→ **AIM OF THE TASK**
Would you reproduce exactly the lines below from the one holding "7: (374, 136, 3.16)" through the one holding "48: (97, 297, 1.77)", inclusive, and no others?

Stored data

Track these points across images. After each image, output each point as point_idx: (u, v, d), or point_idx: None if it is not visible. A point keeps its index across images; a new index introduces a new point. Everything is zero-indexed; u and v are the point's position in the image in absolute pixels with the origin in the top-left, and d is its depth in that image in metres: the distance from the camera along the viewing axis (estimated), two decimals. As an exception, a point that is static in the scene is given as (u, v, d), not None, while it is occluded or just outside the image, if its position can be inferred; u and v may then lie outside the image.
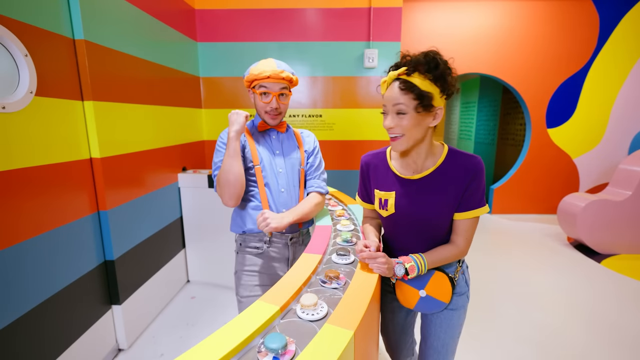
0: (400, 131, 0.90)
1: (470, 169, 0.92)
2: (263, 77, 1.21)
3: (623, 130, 4.23)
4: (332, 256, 1.05)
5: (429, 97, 0.86)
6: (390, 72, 0.91)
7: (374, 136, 3.16)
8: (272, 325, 0.70)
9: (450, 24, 4.05)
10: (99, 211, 1.76)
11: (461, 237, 0.97)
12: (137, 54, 2.02)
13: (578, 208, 3.28)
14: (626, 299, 2.47)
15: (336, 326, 0.65)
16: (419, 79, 0.86)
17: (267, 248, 1.29)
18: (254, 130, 1.34)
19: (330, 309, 0.75)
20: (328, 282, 0.87)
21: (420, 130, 0.90)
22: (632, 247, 3.28)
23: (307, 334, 0.66)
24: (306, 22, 2.98)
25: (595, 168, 4.35)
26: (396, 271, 0.94)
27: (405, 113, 0.88)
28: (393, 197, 1.00)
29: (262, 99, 1.24)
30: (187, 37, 2.77)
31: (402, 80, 0.87)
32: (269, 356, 0.60)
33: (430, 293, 0.98)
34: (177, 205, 2.57)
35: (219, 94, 3.09)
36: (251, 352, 0.63)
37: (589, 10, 3.99)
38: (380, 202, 1.04)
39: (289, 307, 0.77)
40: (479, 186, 0.93)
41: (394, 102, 0.88)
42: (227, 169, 1.18)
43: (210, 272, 2.67)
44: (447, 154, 0.96)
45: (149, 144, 2.16)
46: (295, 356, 0.60)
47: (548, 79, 4.17)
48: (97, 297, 1.77)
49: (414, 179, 0.98)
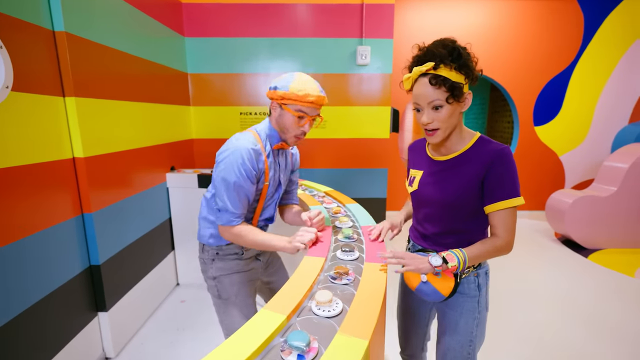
0: (437, 125, 0.92)
1: (492, 155, 0.91)
2: (306, 102, 1.08)
3: (606, 127, 4.34)
4: (337, 252, 1.05)
5: (459, 87, 0.88)
6: (415, 68, 0.90)
7: (367, 134, 3.14)
8: (281, 334, 0.65)
9: (439, 22, 4.06)
10: (83, 214, 1.67)
11: (500, 229, 0.93)
12: (122, 48, 1.93)
13: (566, 204, 3.34)
14: (612, 292, 2.53)
15: (350, 336, 0.61)
16: (446, 71, 0.86)
17: (246, 251, 1.26)
18: (270, 149, 1.19)
19: (345, 305, 0.76)
20: (338, 278, 0.88)
21: (454, 118, 0.93)
22: (617, 241, 3.37)
23: (327, 331, 0.66)
24: (298, 18, 2.92)
25: (580, 165, 4.46)
26: (432, 261, 0.91)
27: (441, 107, 0.89)
28: (420, 175, 1.06)
29: (296, 122, 1.11)
30: (174, 32, 2.67)
31: (432, 75, 0.87)
32: (294, 354, 0.59)
33: (430, 280, 0.97)
34: (166, 206, 2.48)
35: (208, 91, 3.00)
36: (273, 352, 0.61)
37: (574, 10, 4.07)
38: (409, 179, 1.11)
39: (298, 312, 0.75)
40: (504, 174, 0.91)
41: (429, 99, 0.89)
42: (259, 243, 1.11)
43: (200, 275, 2.58)
44: (477, 140, 0.97)
45: (135, 142, 2.07)
46: (319, 354, 0.60)
47: (535, 77, 4.23)
48: (82, 304, 1.68)
49: (441, 160, 1.01)
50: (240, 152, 1.06)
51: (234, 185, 1.06)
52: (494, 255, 0.94)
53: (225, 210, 1.09)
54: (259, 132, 1.17)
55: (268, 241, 1.12)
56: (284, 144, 1.19)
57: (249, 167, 1.07)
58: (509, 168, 0.91)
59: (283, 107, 1.11)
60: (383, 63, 2.99)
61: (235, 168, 1.05)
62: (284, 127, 1.14)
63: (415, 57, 0.92)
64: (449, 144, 0.99)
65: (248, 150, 1.07)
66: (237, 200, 1.08)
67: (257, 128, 1.19)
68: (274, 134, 1.18)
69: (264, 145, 1.15)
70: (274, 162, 1.20)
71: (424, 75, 0.89)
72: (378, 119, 3.11)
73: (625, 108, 4.32)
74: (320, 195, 1.91)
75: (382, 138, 3.15)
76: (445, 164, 1.00)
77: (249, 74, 2.99)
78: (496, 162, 0.90)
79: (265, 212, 1.27)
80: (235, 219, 1.10)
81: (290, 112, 1.10)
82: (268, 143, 1.17)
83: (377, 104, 3.08)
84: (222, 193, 1.08)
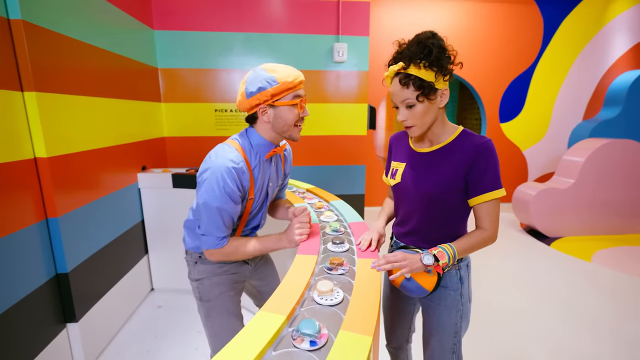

→ **REPLY**
7: (374, 136, 3.16)
8: (272, 325, 0.70)
9: (450, 24, 4.05)
10: (99, 211, 1.76)
11: (461, 237, 0.97)
12: (137, 54, 2.02)
13: (578, 208, 3.28)
14: (626, 299, 2.47)
15: (336, 326, 0.65)
16: (419, 79, 0.86)
17: (267, 248, 1.29)
18: (254, 130, 1.34)
19: (330, 309, 0.75)
20: (328, 282, 0.87)
21: (420, 130, 0.90)
22: (632, 247, 3.28)
23: (307, 334, 0.66)
24: (306, 22, 2.98)
25: (595, 168, 4.35)
26: (396, 271, 0.94)
27: (405, 113, 0.88)
28: (393, 197, 1.00)
29: (262, 99, 1.24)
30: (187, 37, 2.77)
31: (402, 80, 0.87)
32: (269, 356, 0.60)
33: (430, 293, 0.98)
34: (177, 205, 2.57)
35: (219, 94, 3.09)
36: (251, 352, 0.63)
37: (589, 10, 3.99)
38: (380, 202, 1.04)
39: (289, 307, 0.77)
40: (479, 186, 0.93)
41: (394, 102, 0.88)
42: (227, 169, 1.18)
43: (210, 272, 2.67)
44: (447, 154, 0.96)
45: (149, 144, 2.16)
46: (295, 356, 0.60)
47: (548, 79, 4.17)
48: (97, 297, 1.77)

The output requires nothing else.